3.11.2005

I’ll be like that Indian girl with the wrinkled sweat-stained white Jack Daniel’s baseball cap and the dirty fingernails who held her hand, palm facing out, across her eyes, so that I wouldn’t exist. Maybe she's not crazy.

No profit or loss, no equity statement, no policy, drag it out and say I really don’t like it, the way words lose their meanings. Babble-on. What ever whatever words. I wonder about the hidden lost depths in words like “knit” and “knot” and “know,” “write” and “wry” and “wring.” Get around it. Twist it. Delve. Linguistical spelunking. These things keep me up long after the trains in the yard, early or late between the darkest hours of the night, are done clanging and locking and thumping and whistling in their linear love.

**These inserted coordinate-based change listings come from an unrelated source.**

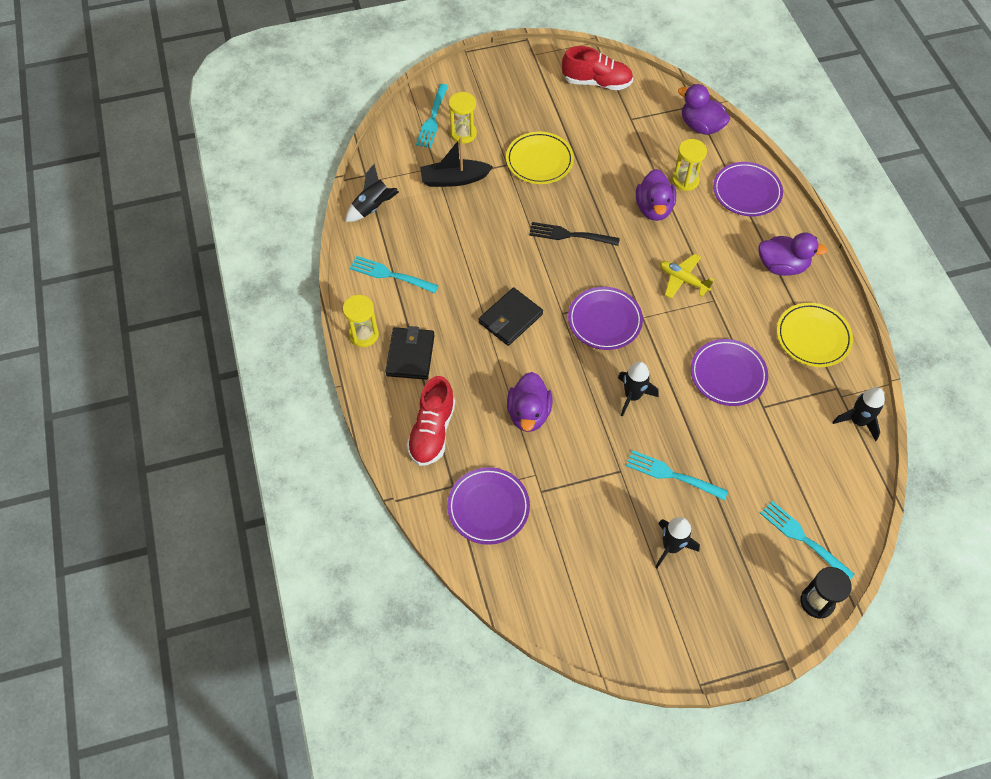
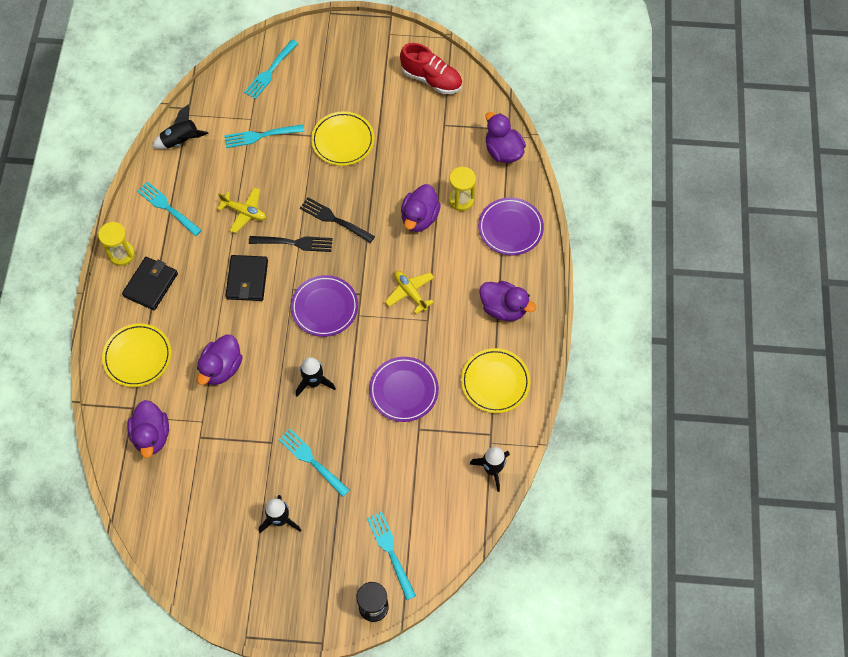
camera: 20 degrees right, 5 degrees up
(432, 431) = (137, 357): red shoe -> yellow plate
(454, 179) = (261, 135): black boat -> turquoise fork
(463, 134) = (289, 94): yellow hourglass -> none
(474, 255) = (244, 212): none -> yellow plane
(488, 507) = (152, 435): purple plate -> purple duck
(510, 318) = (247, 279): black wallet -> black wallet turned 60 degrees counterclockwise
(540, 269) = (294, 243): none -> black fork

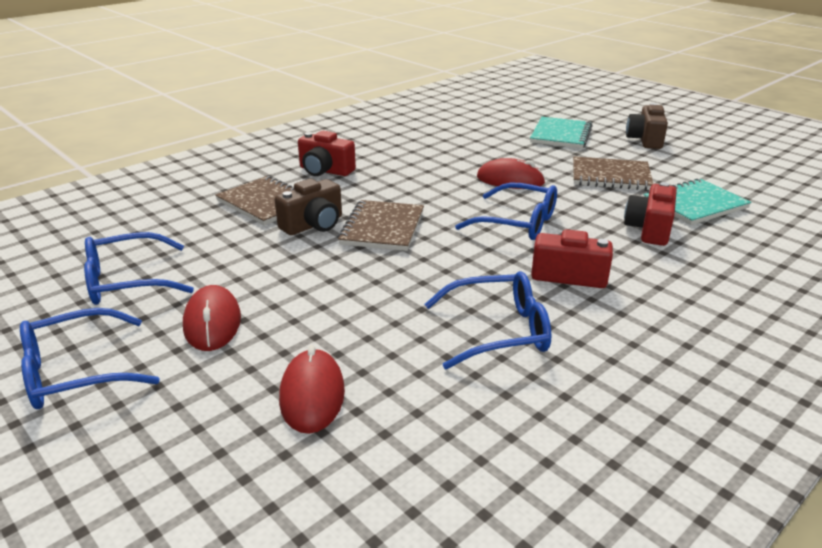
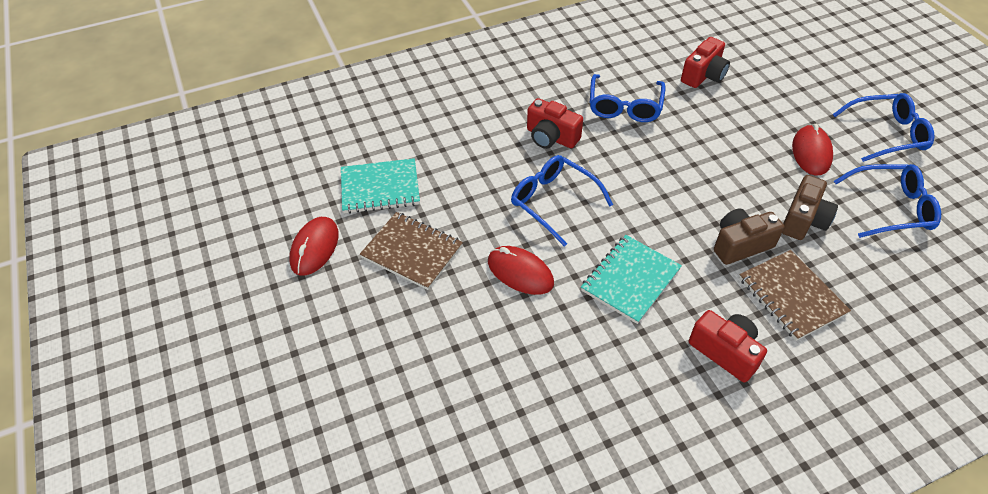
camera: 160 degrees left, 20 degrees up
(312, 395) = (743, 92): red mouse -> red mouse (314, 248)
(382, 228) = (676, 224): brown notebook -> none
(498, 331) = (624, 106): blue glasses -> blue glasses turned 90 degrees counterclockwise
(561, 135) = (388, 367): turquoise notebook -> turquoise notebook (630, 280)
(645, 140) = (297, 321): brown camera -> brown camera (803, 220)
(649, 229) = (451, 167): red camera -> red camera (703, 75)

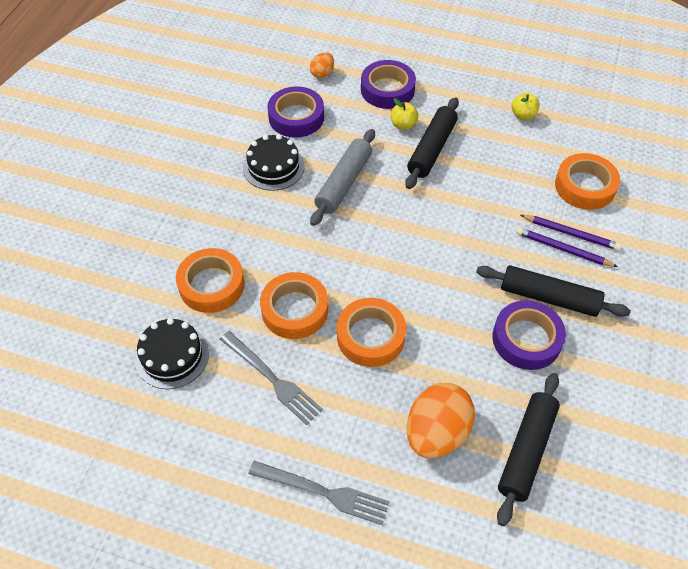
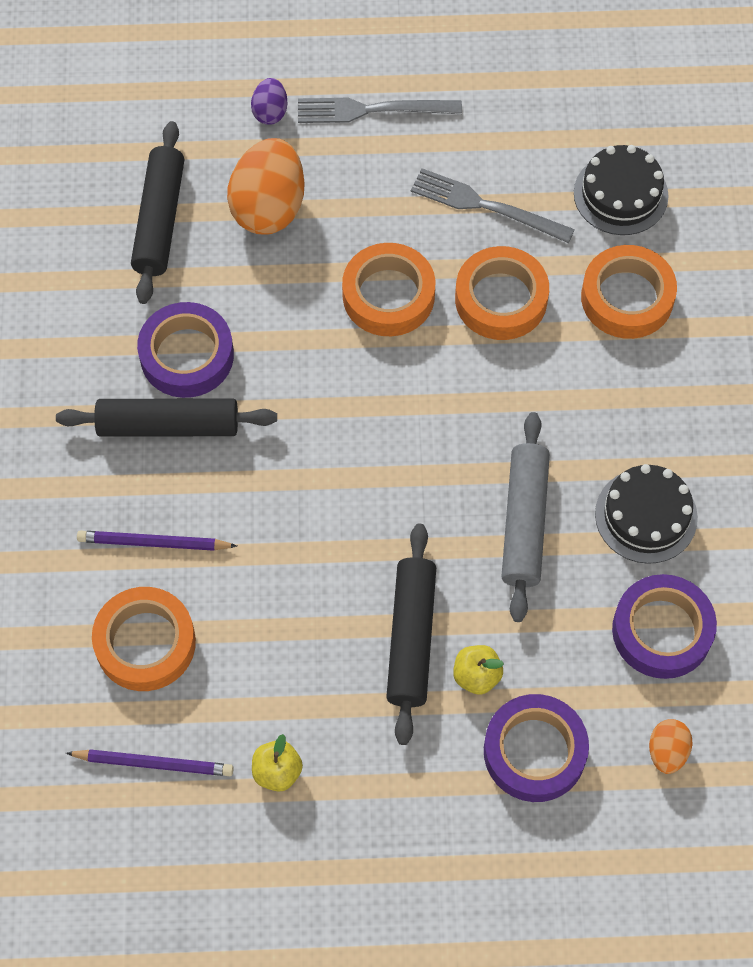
camera: 160 degrees right, 10 degrees up
(409, 521) = (270, 112): none -> purple egg
(563, 249) = (161, 511): purple pencil -> purple pencil (153, 763)

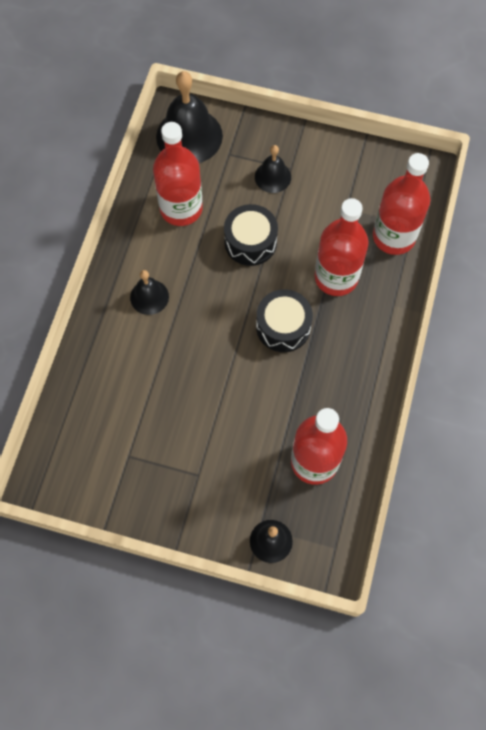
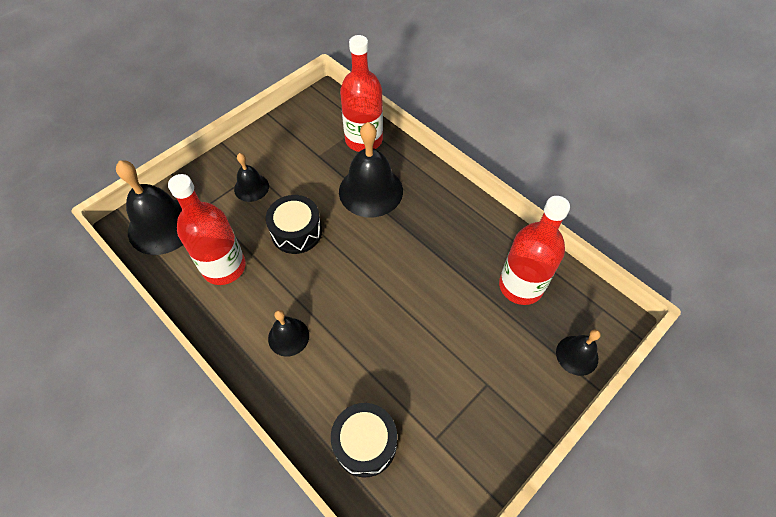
camera: 60 degrees left, 10 degrees down
(283, 327) = (388, 247): black drum -> black drum (365, 443)
(336, 277) = (371, 191): red bottle -> black bell

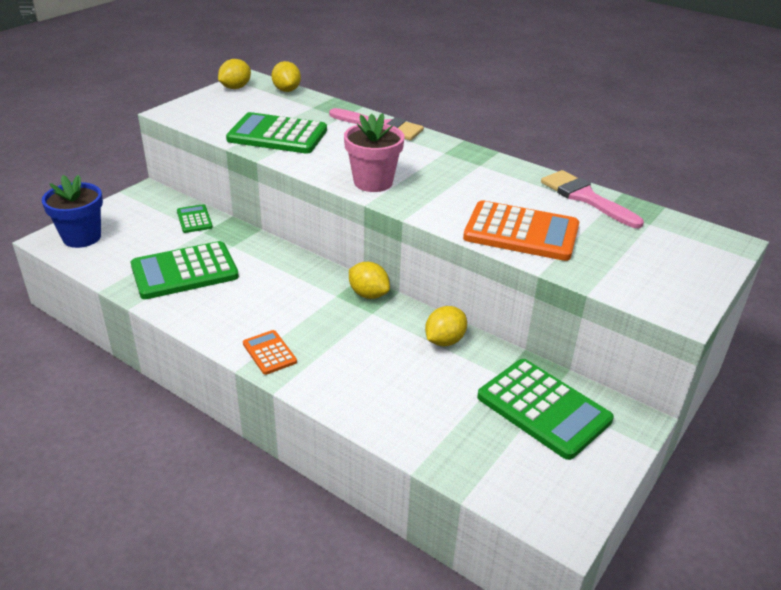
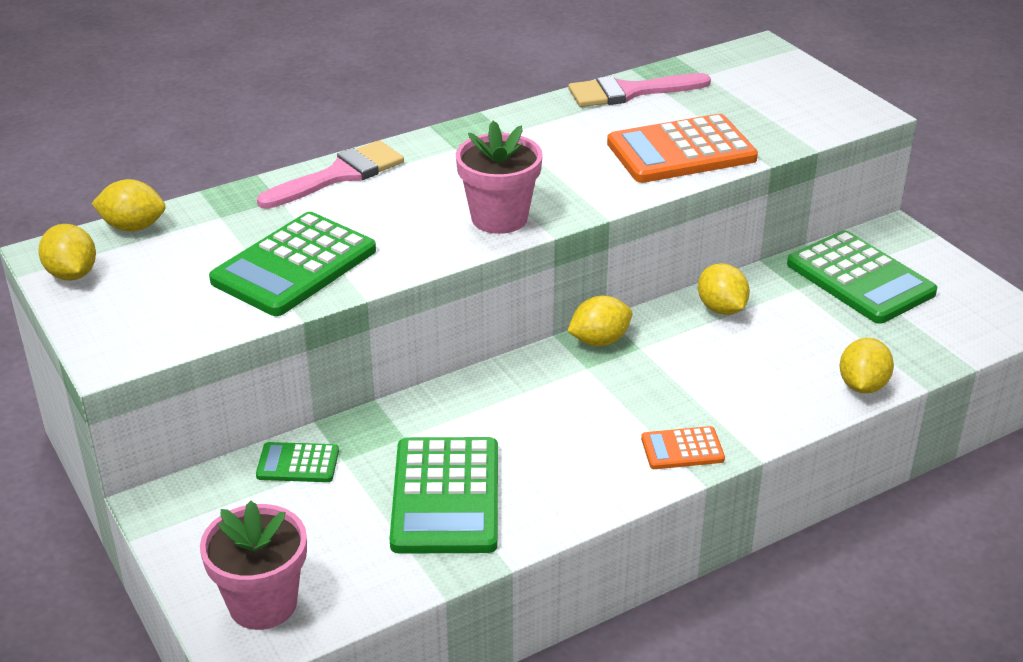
camera: 65 degrees left, 0 degrees up
(82, 237) = (263, 604): blue flower pot -> pink flower pot
(393, 432) = (862, 386): none -> yellow lemon
(521, 232) = (681, 151): orange calculator -> orange calculator turned 150 degrees counterclockwise
(543, 408) = (860, 279): green calculator -> green calculator turned 75 degrees clockwise

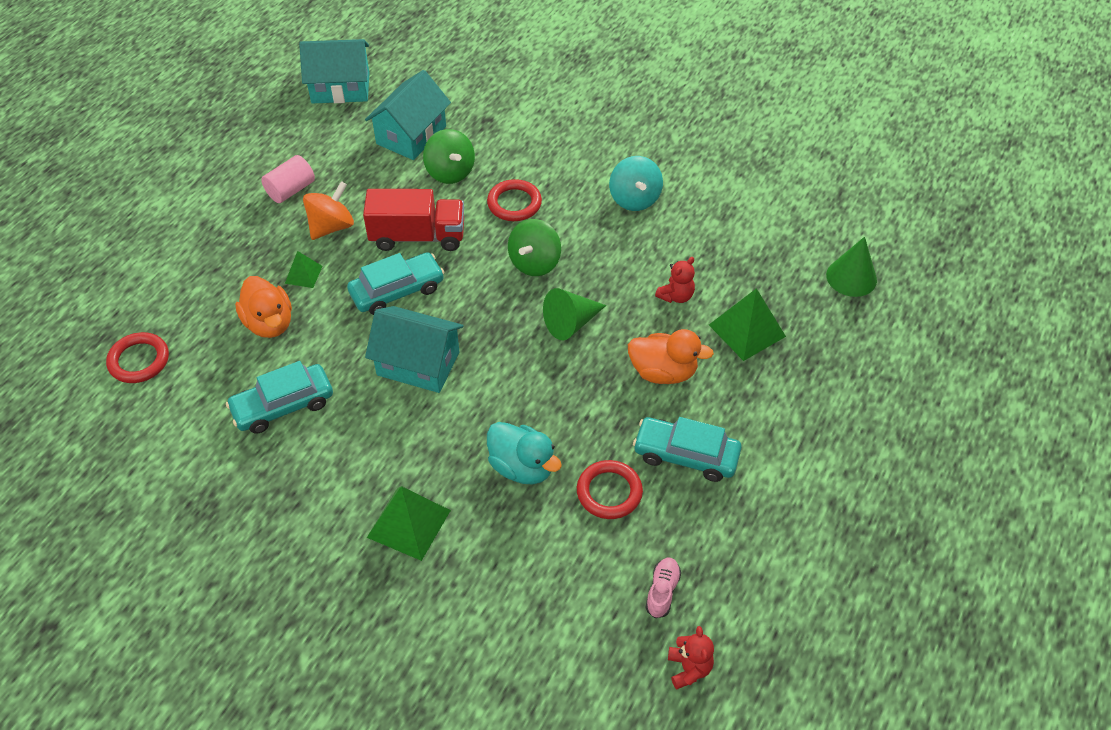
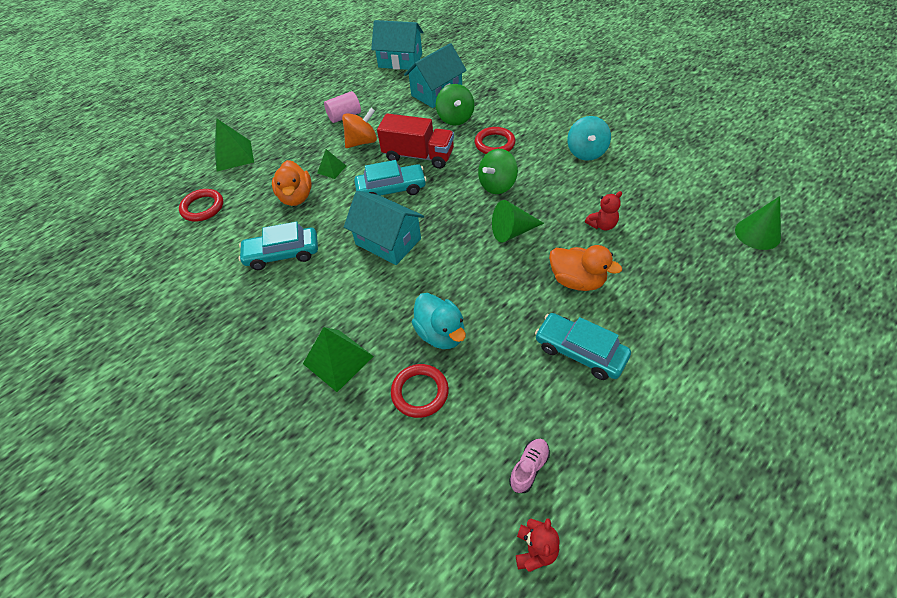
camera: 20 degrees right, 0 degrees up
(609, 492) = (506, 369): red ring -> red ring (420, 392)
(747, 330) = (656, 260): green pyramid -> green pyramid (234, 155)

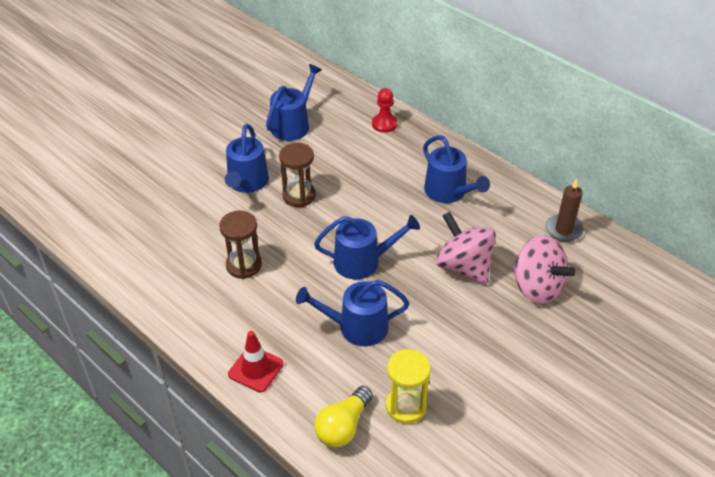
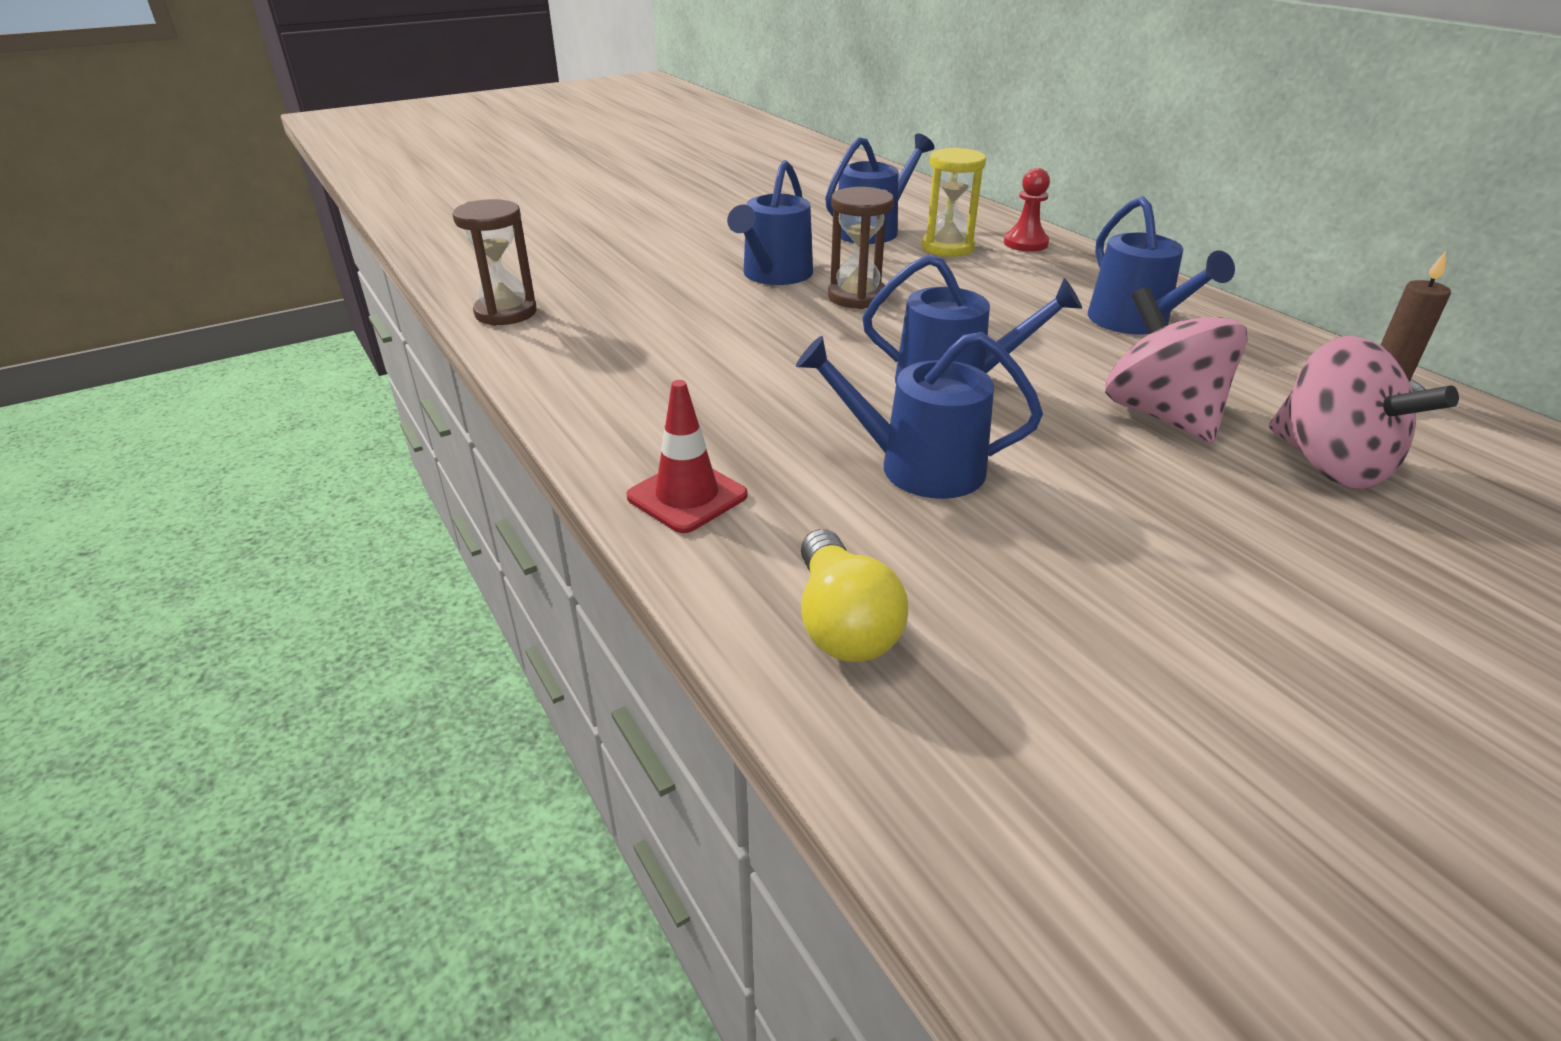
camera: 15 degrees right, 10 degrees down
(244, 265) = (727, 359): brown hourglass -> brown hourglass (506, 313)
(343, 426) = (843, 623): yellow light bulb -> yellow light bulb turned 60 degrees counterclockwise
(406, 406) = (1003, 613): yellow hourglass -> yellow hourglass (947, 247)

A grey old man with white hair stood under a young blossoming cherry tree. White blossoms fell in the bright sun. He stood shoulders hunched, face drawn into wrinkles from years of worry and joy, and he watched something that could have been a hundred yards or a hundred miles away that I could not see. His gaze did not flicker, he stood long and quiet and I wondered at the past worn into the soles of his shoes.

My bottom lip split and I taste blood even though it is not bleeding. That scent is like sunshine, hematite, the ocean. This body of mine desires to slide through water.